Logement

Nous sommes au pied du mur

Où loger nos enfants ?

4 avril 2003

Il a été beaucoup question ces jours-ci de la question de la construction de logements. L’Association des Maires de La Réunion, le Conseil général et l’ARMOS - sans le Conseil régional, pourtant chargé de l’aménagement du territoire - ont organisé des rencontres dans l’île pour sensibiliser l’opinion publique sur un défi que La Réunion se doit de relever.
Avec l’emploi, la question du logement est au cœur des problèmes réunionnais. Elle illustre parfaitement le fait que La Réunion se trouve aujourd’hui à la croisée des chemins, au pied du mur.
La construction de logements neufs est insuffisante. Elle ne répond pas aux besoins de note population, notamment la plus pauvre. Or, elle dépend en grande partie de l’aide publique, par le biais de la Ligne budgétaire unique pour le logement social et de la défiscalisation pour les promotions privées destinées aux couches sociales moyennes ou aisées de l’île.

Depuis longtemps, tous les acteurs concernés ont fini par bien apprécier tous les blocages. Depuis longtemps, les mises en garde, les interpellations ont été multipliées. Sans doute aussi, chacun a tenté de rejeter sur l’autre la responsabilité des retards accumulés. En la matière, nous sommes passés maîtres dans le jeu de la recherche du bouc émissaire.
De quoi se demander, en tout cas, si tout ce que nous entreprenons ou tout ce que nous pouvons faire n’arrive pas trop tard. N’avons-nous pas laissé pourrir le problème au point de ne plus être en capacité de le résoudre ?

Ainsi, nous avons créé, il y a quelques mois, un Établissement foncier public chargé d’aider nos collectivités à régler la question de la recherche de terrains nécessaires. Il est né dans la douleur. Certains partenaires potentiels craignant d’être des perdants au change - entre la contribution qu’ils auraient apportée et le bénéfice qu’ils auraient pu en retirer - ont refusé de jouer le jeu de la solidarité.
Mais que pourra bien faire cet office ? Il arrive à un moment où le prix des terrains est au plus haut. Depuis 1986, celui-ci a augmenté de 90% en moyenne dans l’île.

Sans doute pourra-t-on imaginer des solutions "techniques" à la masse des questions qui se posent. On pourra, par un moyen ou un autre, régler le débat posé par la recherche de foncier. On finira, sans doute, par décentraliser certaines fixations de paramètres relatives à la mise en œuvre de la LBU (Ligne budgétaire unique du logement) pour éviter les pertes de temps. On mettra en œuvre des moyens capables d’apporter plus de financement. On trouvera des moyens pour l’aménagement (installation des réseaux) et l’urbanisation et pour la politique d’accompagnement social (services et locaux pour la vie associative de quartiers, écoles, transports en commun...). Les financements de ces équipements sont pratiquement laissés jusqu’ici aux seules communes.

_ _ _ _ _ _ _

# CONSIGNE A:
Répondez à ces questions sur l'article consacré au logement à La Réunion :
(i) Quelle institution chargée de l'aménagement du territoire n'a pas pris part aux rencontres organisées dans l'île ?
(ii) De combien le prix des terrains a-t-il augmenté en moyenne dans l'île depuis 1986 ?
(iii) À qui le financement des équipements est-il jusqu'ici pratiquement laissé ?

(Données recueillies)
_ _ _ _ _ _ _

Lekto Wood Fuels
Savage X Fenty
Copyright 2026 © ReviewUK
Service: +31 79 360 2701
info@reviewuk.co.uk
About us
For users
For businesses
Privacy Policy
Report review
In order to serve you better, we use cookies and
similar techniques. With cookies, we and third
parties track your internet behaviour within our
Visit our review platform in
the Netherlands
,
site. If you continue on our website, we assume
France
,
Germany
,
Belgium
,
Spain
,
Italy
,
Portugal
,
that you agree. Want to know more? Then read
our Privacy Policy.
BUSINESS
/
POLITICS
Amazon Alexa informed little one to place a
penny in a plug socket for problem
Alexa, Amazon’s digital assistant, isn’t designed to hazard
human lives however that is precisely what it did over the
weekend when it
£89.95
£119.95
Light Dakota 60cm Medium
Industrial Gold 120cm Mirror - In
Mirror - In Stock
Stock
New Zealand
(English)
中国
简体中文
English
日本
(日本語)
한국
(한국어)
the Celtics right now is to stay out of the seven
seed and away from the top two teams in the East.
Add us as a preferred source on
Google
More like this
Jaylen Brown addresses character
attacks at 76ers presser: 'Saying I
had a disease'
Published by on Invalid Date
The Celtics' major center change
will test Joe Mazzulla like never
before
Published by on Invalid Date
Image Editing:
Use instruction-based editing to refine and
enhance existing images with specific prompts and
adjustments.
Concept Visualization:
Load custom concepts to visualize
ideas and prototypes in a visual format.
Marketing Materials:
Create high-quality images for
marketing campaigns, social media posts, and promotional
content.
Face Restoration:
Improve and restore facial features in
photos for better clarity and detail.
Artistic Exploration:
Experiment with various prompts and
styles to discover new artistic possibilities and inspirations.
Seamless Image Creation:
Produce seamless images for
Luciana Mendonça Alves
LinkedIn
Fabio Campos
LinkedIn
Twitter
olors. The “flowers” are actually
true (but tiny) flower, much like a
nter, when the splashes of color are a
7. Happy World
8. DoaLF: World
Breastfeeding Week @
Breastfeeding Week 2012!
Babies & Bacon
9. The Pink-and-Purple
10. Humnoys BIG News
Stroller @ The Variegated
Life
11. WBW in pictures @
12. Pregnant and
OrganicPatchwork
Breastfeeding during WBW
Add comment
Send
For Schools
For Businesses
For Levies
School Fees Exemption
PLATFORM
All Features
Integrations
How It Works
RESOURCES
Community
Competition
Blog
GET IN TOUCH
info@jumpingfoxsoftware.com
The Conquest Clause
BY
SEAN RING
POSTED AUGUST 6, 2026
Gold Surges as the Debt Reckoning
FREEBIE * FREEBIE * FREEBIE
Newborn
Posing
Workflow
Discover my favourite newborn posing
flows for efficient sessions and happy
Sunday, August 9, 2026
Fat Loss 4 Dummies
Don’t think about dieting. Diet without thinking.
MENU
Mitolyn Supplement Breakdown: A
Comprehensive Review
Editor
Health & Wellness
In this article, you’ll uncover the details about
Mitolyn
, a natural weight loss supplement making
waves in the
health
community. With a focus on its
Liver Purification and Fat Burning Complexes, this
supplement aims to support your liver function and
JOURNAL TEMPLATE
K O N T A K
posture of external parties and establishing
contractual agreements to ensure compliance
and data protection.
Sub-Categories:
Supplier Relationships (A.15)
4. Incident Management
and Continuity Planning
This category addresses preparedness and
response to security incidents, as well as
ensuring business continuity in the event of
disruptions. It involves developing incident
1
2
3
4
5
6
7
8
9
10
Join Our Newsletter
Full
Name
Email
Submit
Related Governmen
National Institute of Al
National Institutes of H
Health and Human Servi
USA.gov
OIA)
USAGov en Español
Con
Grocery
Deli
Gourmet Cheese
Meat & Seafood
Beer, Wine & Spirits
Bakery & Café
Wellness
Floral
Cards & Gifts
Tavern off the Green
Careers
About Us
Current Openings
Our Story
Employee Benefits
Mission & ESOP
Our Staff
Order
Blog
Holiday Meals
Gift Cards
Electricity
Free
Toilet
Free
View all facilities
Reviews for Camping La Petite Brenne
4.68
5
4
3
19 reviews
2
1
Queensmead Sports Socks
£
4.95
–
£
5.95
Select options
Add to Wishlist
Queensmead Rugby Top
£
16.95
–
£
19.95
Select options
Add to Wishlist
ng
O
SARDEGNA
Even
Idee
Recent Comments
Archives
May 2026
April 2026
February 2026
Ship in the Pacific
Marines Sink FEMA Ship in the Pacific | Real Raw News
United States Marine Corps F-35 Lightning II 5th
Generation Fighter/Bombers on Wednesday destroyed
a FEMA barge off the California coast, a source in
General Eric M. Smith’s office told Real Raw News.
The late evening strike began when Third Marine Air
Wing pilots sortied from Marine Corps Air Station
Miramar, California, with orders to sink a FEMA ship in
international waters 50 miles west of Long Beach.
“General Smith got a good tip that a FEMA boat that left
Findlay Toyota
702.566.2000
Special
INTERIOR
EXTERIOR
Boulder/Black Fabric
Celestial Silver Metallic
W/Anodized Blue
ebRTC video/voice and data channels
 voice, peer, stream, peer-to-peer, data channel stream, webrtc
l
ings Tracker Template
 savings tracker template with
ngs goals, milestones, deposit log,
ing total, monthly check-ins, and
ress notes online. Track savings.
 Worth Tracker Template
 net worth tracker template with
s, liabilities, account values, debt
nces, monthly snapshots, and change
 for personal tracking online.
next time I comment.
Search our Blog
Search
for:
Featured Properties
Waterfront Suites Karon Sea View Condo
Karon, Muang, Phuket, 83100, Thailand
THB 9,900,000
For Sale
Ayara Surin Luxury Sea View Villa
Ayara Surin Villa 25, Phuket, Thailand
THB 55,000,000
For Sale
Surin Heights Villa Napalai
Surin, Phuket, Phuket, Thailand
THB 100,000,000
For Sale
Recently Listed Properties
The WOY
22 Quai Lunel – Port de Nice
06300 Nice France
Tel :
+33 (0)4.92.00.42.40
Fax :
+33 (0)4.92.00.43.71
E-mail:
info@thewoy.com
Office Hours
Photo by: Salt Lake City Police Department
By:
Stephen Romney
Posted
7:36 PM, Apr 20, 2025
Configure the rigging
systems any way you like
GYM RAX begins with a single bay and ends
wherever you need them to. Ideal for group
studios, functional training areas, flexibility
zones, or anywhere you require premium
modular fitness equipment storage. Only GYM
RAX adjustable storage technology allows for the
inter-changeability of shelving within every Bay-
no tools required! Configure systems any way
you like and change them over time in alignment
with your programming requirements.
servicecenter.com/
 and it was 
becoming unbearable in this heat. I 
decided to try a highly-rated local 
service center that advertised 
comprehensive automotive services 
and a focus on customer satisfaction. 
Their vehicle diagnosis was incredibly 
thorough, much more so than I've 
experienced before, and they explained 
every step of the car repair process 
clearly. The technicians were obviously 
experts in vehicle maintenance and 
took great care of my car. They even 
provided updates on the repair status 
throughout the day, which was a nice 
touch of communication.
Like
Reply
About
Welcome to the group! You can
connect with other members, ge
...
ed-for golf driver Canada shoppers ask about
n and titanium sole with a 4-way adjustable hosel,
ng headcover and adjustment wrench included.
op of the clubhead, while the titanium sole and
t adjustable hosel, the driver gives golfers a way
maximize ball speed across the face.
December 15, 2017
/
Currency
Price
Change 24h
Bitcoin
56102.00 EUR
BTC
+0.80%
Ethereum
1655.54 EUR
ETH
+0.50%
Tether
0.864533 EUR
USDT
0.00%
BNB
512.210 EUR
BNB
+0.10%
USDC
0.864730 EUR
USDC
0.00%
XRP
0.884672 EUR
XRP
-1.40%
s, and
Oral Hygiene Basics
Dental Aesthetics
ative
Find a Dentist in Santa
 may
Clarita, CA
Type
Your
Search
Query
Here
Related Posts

_ _ _ _ _ _ _

# CONSIGNE B:
Réécrivez en tableau JSON de chaînes, à raison d'une chaîne par ligne et sans les lignes vides, la liste ci-dessus depuis son début jusqu'à la ligne contenant « Breastfeeding Week @ », celle-ci comprise.

# CORRIGÉ A:
(i) Le Conseil régional.
(ii) De 90 %.
(iii) Aux seules communes.

# CORRIGÉ B:
[
  "Lekto Wood Fuels",
  "Savage X Fenty",
  "Copyright 2026 © ReviewUK",
  "Service: +31 79 360 2701",
  "info@reviewuk.co.uk",
  "About us",
  "For users",
  "For businesses",
  "Privacy Policy",
  "Report review",
  "In order to serve you better, we use cookies and",
  "similar techniques. With cookies, we and third",
  "parties track your internet behaviour within our",
  "Visit our review platform in",
  "the Netherlands",
  ",",
  "site. If you continue on our website, we assume",
  "France",
  ",",
  "Germany",
  ",",
  "Belgium",
  ",",
  "Spain",
  ",",
  "Italy",
  ",",
  "Portugal",
  ",",
  "that you agree. Want to know more? Then read",
  "our Privacy Policy.",
  "BUSINESS",
  "/",
  "POLITICS",
  "Amazon Alexa informed little one to place a",
  "penny in a plug socket for problem",
  "Alexa, Amazon’s digital assistant, isn’t designed to hazard",
  "human lives however that is precisely what it did over the",
  "weekend when it",
  "£89.95",
  "£119.95",
  "Light Dakota 60cm Medium",
  "Industrial Gold 120cm Mirror - In",
  "Mirror - In Stock",
  "Stock",
  "New Zealand",
  "(English)",
  "中国",
  "简体中文",
  "English",
  "日本",
  "(日本語)",
  "한국",
  "(한국어)",
  "the Celtics right now is to stay out of the seven",
  "seed and away from the top two teams in the East.",
  "Add us as a preferred source on",
  "Google",
  "More like this",
  "Jaylen Brown addresses character",
  "attacks at 76ers presser: 'Saying I",
  "had a disease'",
  "Published by on Invalid Date",
  "The Celtics' major center change",
  "will test Joe Mazzulla like never",
  "before",
  "Published by on Invalid Date",
  "Image Editing:",
  "Use instruction-based editing to refine and",
  "enhance existing images with specific prompts and",
  "adjustments.",
  "Concept Visualization:",
  "Load custom concepts to visualize",
  "ideas and prototypes in a visual format.",
  "Marketing Materials:",
  "Create high-quality images for",
  "marketing campaigns, social media posts, and promotional",
  "content.",
  "Face Restoration:",
  "Improve and restore facial features in",
  "photos for better clarity and detail.",
  "Artistic Exploration:",
  "Experiment with various prompts and",
  "styles to discover new artistic possibilities and inspirations.",
  "Seamless Image Creation:",
  "Produce seamless images for",
  "Luciana Mendonça Alves",
  "LinkedIn",
  "Fabio Campos",
  "LinkedIn",
  "Twitter",
  "olors. The “flowers” are actually",
  "true (but tiny) flower, much like a",
  "nter, when the splashes of color are a",
  "7. Happy World",
  "8. DoaLF: World",
  "Breastfeeding Week @"
]